Repeat the data below exactly, with every entry included.

Dataset entries:
========================================
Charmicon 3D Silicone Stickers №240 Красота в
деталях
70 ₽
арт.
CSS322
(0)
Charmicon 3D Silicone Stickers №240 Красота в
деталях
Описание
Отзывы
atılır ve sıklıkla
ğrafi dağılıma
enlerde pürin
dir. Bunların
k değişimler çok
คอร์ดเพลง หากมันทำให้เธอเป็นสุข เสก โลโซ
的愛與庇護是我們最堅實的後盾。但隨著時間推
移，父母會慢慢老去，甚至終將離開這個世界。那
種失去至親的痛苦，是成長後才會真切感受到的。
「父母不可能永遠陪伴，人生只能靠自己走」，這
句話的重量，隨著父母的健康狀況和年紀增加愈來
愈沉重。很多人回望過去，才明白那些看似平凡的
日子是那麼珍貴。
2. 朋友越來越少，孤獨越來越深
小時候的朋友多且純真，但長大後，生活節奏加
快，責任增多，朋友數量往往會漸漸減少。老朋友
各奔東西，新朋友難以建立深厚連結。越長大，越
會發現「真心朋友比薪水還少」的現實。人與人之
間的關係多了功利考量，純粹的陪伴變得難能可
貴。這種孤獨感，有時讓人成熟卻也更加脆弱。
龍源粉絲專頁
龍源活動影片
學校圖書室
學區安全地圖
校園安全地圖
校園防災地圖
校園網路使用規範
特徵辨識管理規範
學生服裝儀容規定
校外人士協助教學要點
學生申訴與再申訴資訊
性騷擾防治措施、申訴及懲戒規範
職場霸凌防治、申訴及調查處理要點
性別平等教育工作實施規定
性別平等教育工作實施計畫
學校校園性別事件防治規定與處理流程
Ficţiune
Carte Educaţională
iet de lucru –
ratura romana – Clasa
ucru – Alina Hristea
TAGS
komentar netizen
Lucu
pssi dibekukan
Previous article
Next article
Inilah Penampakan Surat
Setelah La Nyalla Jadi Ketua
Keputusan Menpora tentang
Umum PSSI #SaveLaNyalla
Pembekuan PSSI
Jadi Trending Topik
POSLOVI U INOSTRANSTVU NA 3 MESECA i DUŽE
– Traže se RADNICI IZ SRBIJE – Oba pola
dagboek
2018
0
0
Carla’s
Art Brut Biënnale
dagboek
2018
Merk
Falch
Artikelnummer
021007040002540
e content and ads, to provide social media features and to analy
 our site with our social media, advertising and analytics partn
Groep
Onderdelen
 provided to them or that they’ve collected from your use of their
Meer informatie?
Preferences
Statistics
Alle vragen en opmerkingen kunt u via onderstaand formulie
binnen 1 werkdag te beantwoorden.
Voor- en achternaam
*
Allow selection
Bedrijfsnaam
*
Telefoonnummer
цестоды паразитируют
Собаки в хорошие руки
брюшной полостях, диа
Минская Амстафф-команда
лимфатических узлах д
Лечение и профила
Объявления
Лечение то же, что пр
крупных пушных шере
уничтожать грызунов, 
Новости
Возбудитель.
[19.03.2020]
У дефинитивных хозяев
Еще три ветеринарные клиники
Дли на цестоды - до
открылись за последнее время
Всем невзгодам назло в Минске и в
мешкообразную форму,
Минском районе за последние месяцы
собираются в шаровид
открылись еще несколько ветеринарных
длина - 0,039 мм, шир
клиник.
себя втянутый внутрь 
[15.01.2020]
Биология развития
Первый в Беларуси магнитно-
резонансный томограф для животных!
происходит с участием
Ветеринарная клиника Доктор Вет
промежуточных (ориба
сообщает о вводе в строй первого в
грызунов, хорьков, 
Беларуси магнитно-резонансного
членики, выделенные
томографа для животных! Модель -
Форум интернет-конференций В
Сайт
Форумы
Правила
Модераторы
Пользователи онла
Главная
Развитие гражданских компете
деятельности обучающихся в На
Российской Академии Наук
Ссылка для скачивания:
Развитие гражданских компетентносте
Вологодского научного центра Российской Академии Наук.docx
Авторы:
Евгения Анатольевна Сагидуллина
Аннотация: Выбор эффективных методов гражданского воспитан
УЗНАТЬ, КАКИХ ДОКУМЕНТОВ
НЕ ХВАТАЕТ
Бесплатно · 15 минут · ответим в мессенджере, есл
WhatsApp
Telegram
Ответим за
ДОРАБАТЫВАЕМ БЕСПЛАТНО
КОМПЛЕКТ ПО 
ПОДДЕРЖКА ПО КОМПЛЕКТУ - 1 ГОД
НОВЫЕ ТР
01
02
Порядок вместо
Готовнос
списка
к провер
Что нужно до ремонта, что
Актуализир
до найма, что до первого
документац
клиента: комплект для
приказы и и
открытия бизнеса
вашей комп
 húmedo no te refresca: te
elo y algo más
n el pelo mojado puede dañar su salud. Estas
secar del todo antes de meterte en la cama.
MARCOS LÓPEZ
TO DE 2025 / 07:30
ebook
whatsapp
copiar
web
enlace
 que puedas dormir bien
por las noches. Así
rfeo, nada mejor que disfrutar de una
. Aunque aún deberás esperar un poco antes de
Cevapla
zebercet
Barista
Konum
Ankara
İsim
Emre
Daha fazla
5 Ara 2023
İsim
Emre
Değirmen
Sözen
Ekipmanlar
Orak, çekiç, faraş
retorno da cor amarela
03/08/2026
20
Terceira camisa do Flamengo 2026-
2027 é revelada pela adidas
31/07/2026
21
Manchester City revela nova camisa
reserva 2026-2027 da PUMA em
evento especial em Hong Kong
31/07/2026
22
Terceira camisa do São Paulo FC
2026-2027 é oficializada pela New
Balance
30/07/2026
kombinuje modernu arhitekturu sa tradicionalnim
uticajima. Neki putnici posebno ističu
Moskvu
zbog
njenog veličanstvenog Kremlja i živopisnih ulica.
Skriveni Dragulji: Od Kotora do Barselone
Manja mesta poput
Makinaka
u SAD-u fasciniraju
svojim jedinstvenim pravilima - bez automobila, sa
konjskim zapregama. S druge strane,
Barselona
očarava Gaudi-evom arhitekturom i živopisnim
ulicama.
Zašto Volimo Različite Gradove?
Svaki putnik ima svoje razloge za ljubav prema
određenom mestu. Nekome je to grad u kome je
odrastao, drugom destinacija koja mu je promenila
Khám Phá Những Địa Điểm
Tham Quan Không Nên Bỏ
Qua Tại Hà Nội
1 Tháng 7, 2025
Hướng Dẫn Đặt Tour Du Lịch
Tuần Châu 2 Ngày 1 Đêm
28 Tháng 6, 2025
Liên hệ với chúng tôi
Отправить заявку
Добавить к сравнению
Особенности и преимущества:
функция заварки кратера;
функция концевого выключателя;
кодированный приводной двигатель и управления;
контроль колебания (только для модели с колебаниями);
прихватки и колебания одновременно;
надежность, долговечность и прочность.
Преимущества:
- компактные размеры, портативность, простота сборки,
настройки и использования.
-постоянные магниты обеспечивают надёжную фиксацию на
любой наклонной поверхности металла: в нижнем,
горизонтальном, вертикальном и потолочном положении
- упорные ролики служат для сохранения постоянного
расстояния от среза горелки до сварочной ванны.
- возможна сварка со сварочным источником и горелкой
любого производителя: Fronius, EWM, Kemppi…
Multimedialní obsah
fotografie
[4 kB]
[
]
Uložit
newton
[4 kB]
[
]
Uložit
========================================
_TASK OUTPUT_
Charmicon 3D Silicone Stickers №240 Красота в
деталях
70 ₽
арт.
CSS322
(0)
Charmicon 3D Silicone Stickers №240 Красота в
деталях
Описание
Отзывы
atılır ve sıklıkla
ğrafi dağılıma
enlerde pürin
dir. Bunların
k değişimler çok
คอร์ดเพลง หากมันทำให้เธอเป็นสุข เสก โลโซ
的愛與庇護是我們最堅實的後盾。但隨著時間推
移，父母會慢慢老去，甚至終將離開這個世界。那
種失去至親的痛苦，是成長後才會真切感受到的。
「父母不可能永遠陪伴，人生只能靠自己走」，這
句話的重量，隨著父母的健康狀況和年紀增加愈來
愈沉重。很多人回望過去，才明白那些看似平凡的
日子是那麼珍貴。
2. 朋友越來越少，孤獨越來越深
小時候的朋友多且純真，但長大後，生活節奏加
快，責任增多，朋友數量往往會漸漸減少。老朋友
各奔東西，新朋友難以建立深厚連結。越長大，越
會發現「真心朋友比薪水還少」的現實。人與人之
間的關係多了功利考量，純粹的陪伴變得難能可
貴。這種孤獨感，有時讓人成熟卻也更加脆弱。
龍源粉絲專頁
龍源活動影片
學校圖書室
學區安全地圖
校園安全地圖
校園防災地圖
校園網路使用規範
特徵辨識管理規範
學生服裝儀容規定
校外人士協助教學要點
學生申訴與再申訴資訊
性騷擾防治措施、申訴及懲戒規範
職場霸凌防治、申訴及調查處理要點
性別平等教育工作實施規定
性別平等教育工作實施計畫
學校校園性別事件防治規定與處理流程
Ficţiune
Carte Educaţională
iet de lucru –
ratura romana – Clasa
ucru – Alina Hristea
TAGS
komentar netizen
Lucu
pssi dibekukan
Previous article
Next article
Inilah Penampakan Surat
Setelah La Nyalla Jadi Ketua
Keputusan Menpora tentang
Umum PSSI #SaveLaNyalla
Pembekuan PSSI
Jadi Trending Topik
POSLOVI U INOSTRANSTVU NA 3 MESECA i DUŽE
– Traže se RADNICI IZ SRBIJE – Oba pola
dagboek
2018
0
0
Carla’s
Art Brut Biënnale
dagboek
2018
Merk
Falch
Artikelnummer
021007040002540
e content and ads, to provide social media features and to analy
 our site with our social media, advertising and analytics partn
Groep
Onderdelen
 provided to them or that they’ve collected from your use of their
Meer informatie?
Preferences
Statistics
Alle vragen en opmerkingen kunt u via onderstaand formulie
binnen 1 werkdag te beantwoorden.
Voor- en achternaam
*
Allow selection
Bedrijfsnaam
*
Telefoonnummer
цестоды паразитируют
Собаки в хорошие руки
брюшной полостях, диа
Минская Амстафф-команда
лимфатических узлах д
Лечение и профила
Объявления
Лечение то же, что пр
крупных пушных шере
уничтожать грызунов, 
Новости
Возбудитель.
[19.03.2020]
У дефинитивных хозяев
Еще три ветеринарные клиники
Дли на цестоды - до
открылись за последнее время
Всем невзгодам назло в Минске и в
мешкообразную форму,
Минском районе за последние месяцы
собираются в шаровид
открылись еще несколько ветеринарных
длина - 0,039 мм, шир
клиник.
себя втянутый внутрь 
[15.01.2020]
Биология развития
Первый в Беларуси магнитно-
резонансный томограф для животных!
происходит с участием
Ветеринарная клиника Доктор Вет
промежуточных (ориба
сообщает о вводе в строй первого в
грызунов, хорьков, 
Беларуси магнитно-резонансного
членики, выделенные
томографа для животных! Модель -
Форум интернет-конференций В
Сайт
Форумы
Правила
Модераторы
Пользователи онла
Главная
Развитие гражданских компете
деятельности обучающихся в На
Российской Академии Наук
Ссылка для скачивания:
Развитие гражданских компетентносте
Вологодского научного центра Российской Академии Наук.docx
Авторы:
Евгения Анатольевна Сагидуллина
Аннотация: Выбор эффективных методов гражданского воспитан
УЗНАТЬ, КАКИХ ДОКУМЕНТОВ
НЕ ХВАТАЕТ
Бесплатно · 15 минут · ответим в мессенджере, есл
WhatsApp
Telegram
Ответим за
ДОРАБАТЫВАЕМ БЕСПЛАТНО
КОМПЛЕКТ ПО 
ПОДДЕРЖКА ПО КОМПЛЕКТУ - 1 ГОД
НОВЫЕ ТР
01
02
Порядок вместо
Готовнос
списка
к провер
Что нужно до ремонта, что
Актуализир
до найма, что до первого
документац
клиента: комплект для
приказы и и
открытия бизнеса
вашей комп
 húmedo no te refresca: te
elo y algo más
n el pelo mojado puede dañar su salud. Estas
secar del todo antes de meterte en la cama.
MARCOS LÓPEZ
TO DE 2025 / 07:30
ebook
whatsapp
copiar
web
enlace
 que puedas dormir bien
por las noches. Así
rfeo, nada mejor que disfrutar de una
. Aunque aún deberás esperar un poco antes de
Cevapla
zebercet
Barista
Konum
Ankara
İsim
Emre
Daha fazla
5 Ara 2023
İsim
Emre
Değirmen
Sözen
Ekipmanlar
Orak, çekiç, faraş
retorno da cor amarela
03/08/2026
20
Terceira camisa do Flamengo 2026-
2027 é revelada pela adidas
31/07/2026
21
Manchester City revela nova camisa
reserva 2026-2027 da PUMA em
evento especial em Hong Kong
31/07/2026
22
Terceira camisa do São Paulo FC
2026-2027 é oficializada pela New
Balance
30/07/2026
kombinuje modernu arhitekturu sa tradicionalnim
uticajima. Neki putnici posebno ističu
Moskvu
zbog
njenog veličanstvenog Kremlja i živopisnih ulica.
Skriveni Dragulji: Od Kotora do Barselone
Manja mesta poput
Makinaka
u SAD-u fasciniraju
svojim jedinstvenim pravilima - bez automobila, sa
konjskim zapregama. S druge strane,
Barselona
očarava Gaudi-evom arhitekturom i živopisnim
ulicama.
Zašto Volimo Različite Gradove?
Svaki putnik ima svoje razloge za ljubav prema
određenom mestu. Nekome je to grad u kome je
odrastao, drugom destinacija koja mu je promenila
Khám Phá Những Địa Điểm
Tham Quan Không Nên Bỏ
Qua Tại Hà Nội
1 Tháng 7, 2025
Hướng Dẫn Đặt Tour Du Lịch
Tuần Châu 2 Ngày 1 Đêm
28 Tháng 6, 2025
Liên hệ với chúng tôi
Отправить заявку
Добавить к сравнению
Особенности и преимущества:
функция заварки кратера;
функция концевого выключателя;
кодированный приводной двигатель и управления;
контроль колебания (только для модели с колебаниями);
прихватки и колебания одновременно;
надежность, долговечность и прочность.
Преимущества:
- компактные размеры, портативность, простота сборки,
настройки и использования.
-постоянные магниты обеспечивают надёжную фиксацию на
любой наклонной поверхности металла: в нижнем,
горизонтальном, вертикальном и потолочном положении
- упорные ролики служат для сохранения постоянного
расстояния от среза горелки до сварочной ванны.
- возможна сварка со сварочным источником и горелкой
любого производителя: Fronius, EWM, Kemppi…
Multimedialní obsah
fotografie
[4 kB]
[
]
Uložit
newton
[4 kB]
[
]
Uložit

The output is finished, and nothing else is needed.